La crisi socio-economica aumenta il rischio eversione, misure cautelari per gruppi dell’ultra destra

Il particolare momento storico, caratterizzato da difficoltà socio-economiche accentua il rischio eversione. Una considerazione che, incrociata con altri elementi, ha indotto il Tribunale del riesame di Roma a respingere il ricorso, di un presunto militante dell’associazione di estrema destra Unione Forze Identitarie, contro la misura cautelare dell’obbligo di dimora. A carico dell’indagato, per i reati di istigazione all’odio razziale e partecipazione ad un’associazione eversiva, messaggi scambiati dal ricorrente con altri membri del gruppo il cui leader, aveva fissato in periodo compreso tra il 2022 e il 2023 il momento utile per rovesciare le istituzioni e instaurare un nuovo governo che avrebbe operato attraverso articolazioni territoriali. Per i giudici del riesame le misure cautelari, sebbene l’indagato non fosse un soggetto di primo piano del gruppo nazifascista, si giustificano proprio con l’esigenza di prevenire il rischio che venisse attuato il progetto eversivo, in vista del quale erano state acquisite anche delle armi.

La crisi socio-economica

Un pericolo reso più evidente anche dalla «peculiarità del momento storico, caratterizzato -avevano sottolineato i giudici – da difficoltà socio economiche». A pesare erano state anche manifestazioni di piazza degenerate in sconti e l’approssimarsi del D-day fissato dal numero uno dell’Ufi.
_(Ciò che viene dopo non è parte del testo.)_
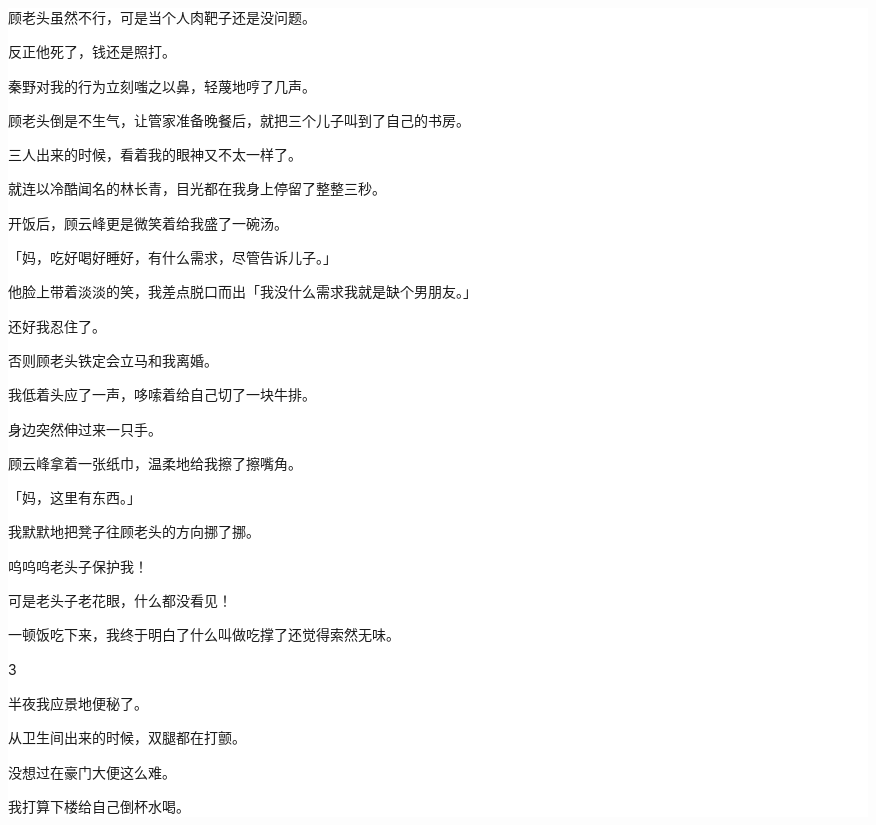
顾老头虽然不行，可是当个人肉靶子还是没问题。


反正他死了，钱还是照打。


秦野对我的行为立刻嗤之以鼻，轻蔑地哼了几声。


顾老头倒是不生气，让管家准备晚餐后，就把三个儿子叫到了自己的书房。


三人出来的时候，看着我的眼神又不太一样了。


就连以冷酷闻名的林长青，目光都在我身上停留了整整三秒。


开饭后，顾云峰更是微笑着给我盛了一碗汤。


「妈，吃好喝好睡好，有什么需求，尽管告诉儿子。」


他脸上带着淡淡的笑，我差点脱口而出「我没什么需求我就是缺个男朋友。」


还好我忍住了。


否则顾老头铁定会立马和我离婚。


我低着头应了一声，哆嗦着给自己切了一块牛排。


身边突然伸过来一只手。


顾云峰拿着一张纸巾，温柔地给我擦了擦嘴角。


「妈，这里有东西。」


我默默地把凳子往顾老头的方向挪了挪。


呜呜呜老头子保护我！


可是老头子老花眼，什么都没看见！


一顿饭吃下来，我终于明白了什么叫做吃撑了还觉得索然无味。


3


半夜我应景地便秘了。


从卫生间出来的时候，双腿都在打颤。


没想过在豪门大便这么难。


我打算下楼给自己倒杯水喝。

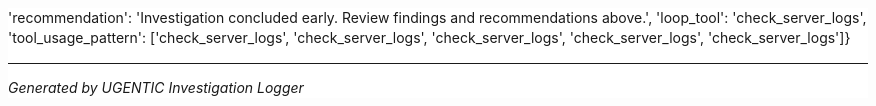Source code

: 'recommendation': 'Investigation concluded early. Review findings and recommendations above.', 'loop_tool': 'check_server_logs', 'tool_usage_pattern': ['check_server_logs', 'check_server_logs', 'check_server_logs', 'check_server_logs', 'check_server_logs']}

---
*Generated by UGENTIC Investigation Logger*
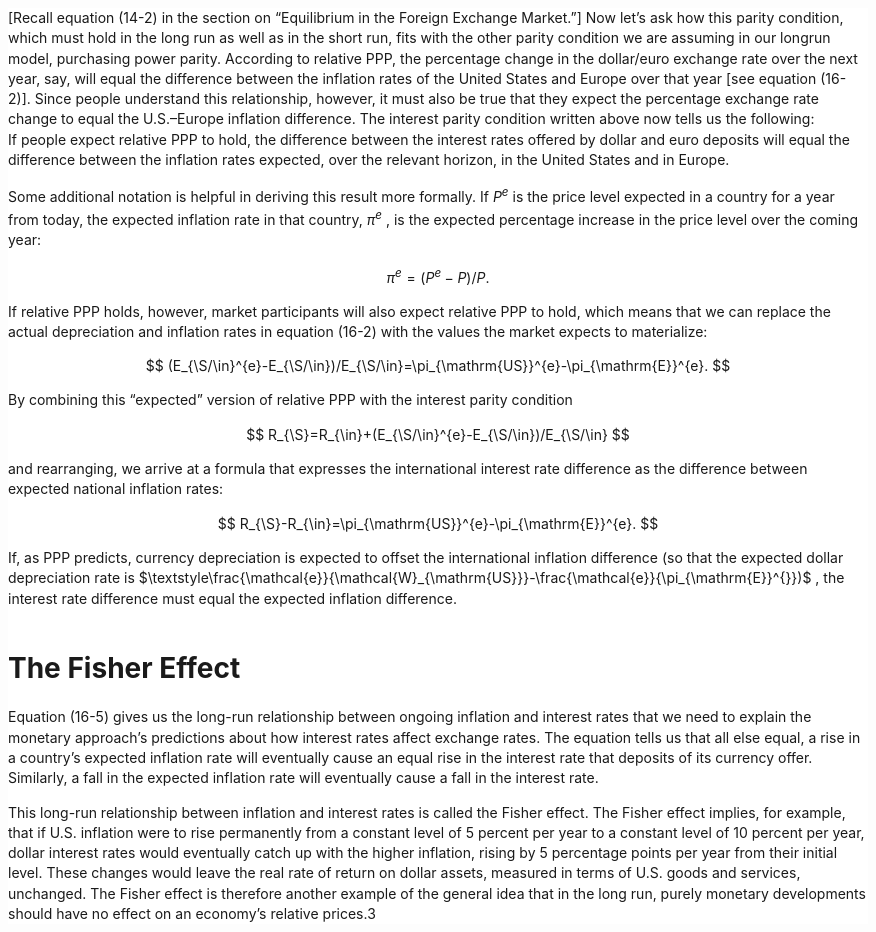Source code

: [Recall equation (14-2) in the section on “Equilibrium in the Foreign Exchange ­Market.”] Now let’s ask how this parity condition, which must hold in the long run as well as in the short run, fits with the other parity condition we are assuming in our longrun model, purchasing power parity. According to relative PPP, the percentage change in the dollar/euro exchange rate over the next year, say, will equal the difference between the inflation rates of the United States and Europe over that year [see ­equation (16-2)]. Since people understand this relationship, however, it must also be true that they expect the percentage exchange rate change to equal the U.S.–Europe inflation difference. The interest parity condition written above now tells us the following: If people expect relative PPP to hold, the difference between the interest rates offered by dollar and euro deposits will equal the difference between the inflation rates expected, over the relevant horizon, in the United States and in Europe.  

Some additional notation is helpful in deriving this result more formally. If $P^{e}$ is the price level expected in a country for a year from today, the expected inflation rate in that country, $\pi^{e}$ , is the expected percentage increase in the price level over the coming year:  

$$
\pi^{e}=(P^{e}-P)/P.
$$  

If relative PPP holds, however, market participants will also expect relative PPP to hold, which means that we can replace the actual depreciation and inflation rates in equation (16-2) with the values the market expects to materialize:  

$$
(E_{\S/\in}^{e}-E_{\S/\in})/E_{\S/\in}=\pi_{\mathrm{US}}^{e}-\pi_{\mathrm{E}}^{e}.
$$  

By combining this “expected” version of relative PPP with the interest parity condition  

$$
R_{\S}=R_{\in}+(E_{\S/\in}^{e}-E_{\S/\in})/E_{\S/\in}
$$  

and rearranging, we arrive at a formula that expresses the international interest rate difference as the difference between expected national inflation rates:  

$$
R_{\S}-R_{\in}=\pi_{\mathrm{US}}^{e}-\pi_{\mathrm{E}}^{e}.
$$  

If, as PPP predicts, currency depreciation is expected to offset the international inflation difference (so that the expected dollar depreciation rate is $\textstyle\frac{\mathcal{e}}{\mathcal{W}_{\mathrm{US}}}-\frac{\mathcal{e}}{\pi_{\mathrm{E}}^{}})$ , the interest rate difference must equal the expected inflation difference.  

# The Fisher Effect  

Equation (16-5) gives us the long-run relationship between ongoing inflation and interest rates that we need to explain the monetary approach’s predictions about how interest rates affect exchange rates. The equation tells us that all else equal, a rise in a country’s expected inflation rate will eventually cause an equal rise in the interest rate that deposits of its currency offer. Similarly, a fall in the expected inflation rate will eventually cause a fall in the interest rate.  

This long-run relationship between inflation and interest rates is called the Fisher effect. The Fisher effect implies, for example, that if U.S. inflation were to rise permanently from a constant level of 5 percent per year to a constant level of 10 percent per year, dollar interest rates would eventually catch up with the higher inflation, rising by 5 percentage points per year from their initial level. These changes would leave the real rate of return on dollar assets, measured in terms of U.S. goods and services, unchanged. The Fisher effect is therefore another example of the general idea that in the long run, purely monetary developments should have no effect on an economy’s relative prices.3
Un’associazione caratterizzata «da vocazione ideologica di estrema destra, volta non solo ad azioni eversive – si legge nella sentenza – ma anche alla propaganda di idee xenofobe ed antisemite, oltre che all’incitamento, alla discriminazione razziale, etnica e religiosa, con particolare attivismo nella divulgazione di idee di contenuto suprematista della razza bianca, di xenofobia e negazionismo della Shoah».

L’odio razziale

Quanto all’antisemitismo il Riesame aveva individuato alcuni interventi nei quali il ricorrente esprimeva le proprie idee antisemite. Convinzioni che certo non rientrano nella libera manifestazione delle proprie opinioni ma si inquadrano nell’incitamento all’odio razziale. Una propaganda on line in grado di raggiungere un numero indeterminato di persone. Tanto basta alla Cassazione per respingere il ricorso.